(Data provided Opens)

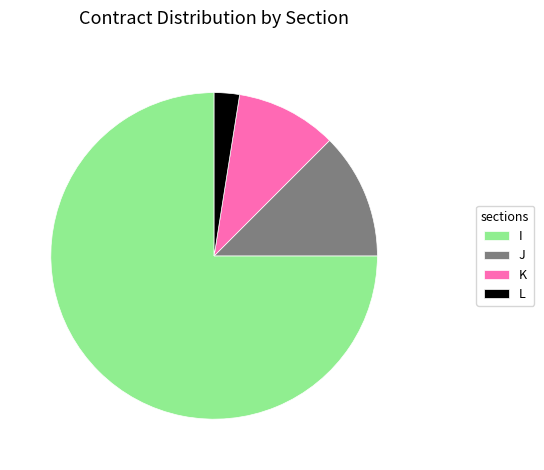

Which slice is the smallest?

L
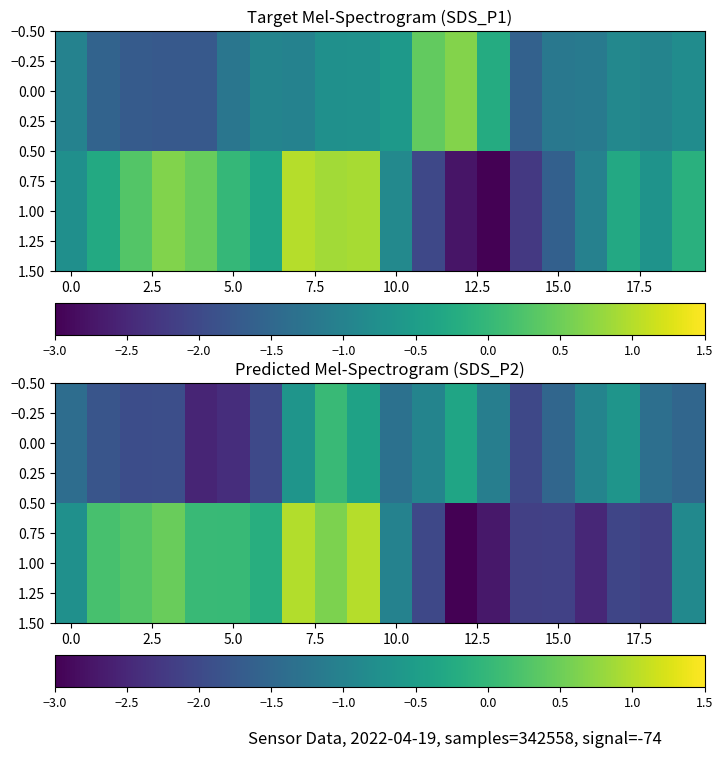

How many negative values does the 1.00 series have?

12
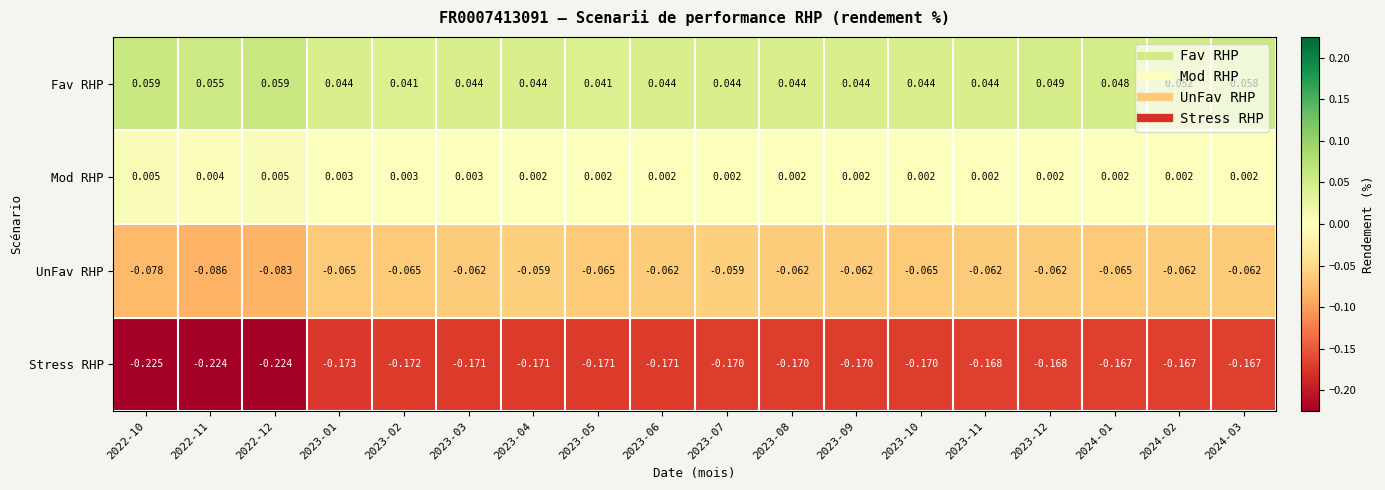

Rank the series by their maximum value, from lowest to highest.

Stress RHP, UnFav RHP, Mod RHP, Fav RHP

(Data provided Closes)

--- What to produce ---
Output all of the data above verbatim, leaving out the pictures.

--- Answer to the problem ---
Which slice is the smallest?

L

How many negative values does the 1.00 series have?

12

Rank the series by their maximum value, from lowest to highest.

Stress RHP, UnFav RHP, Mod RHP, Fav RHP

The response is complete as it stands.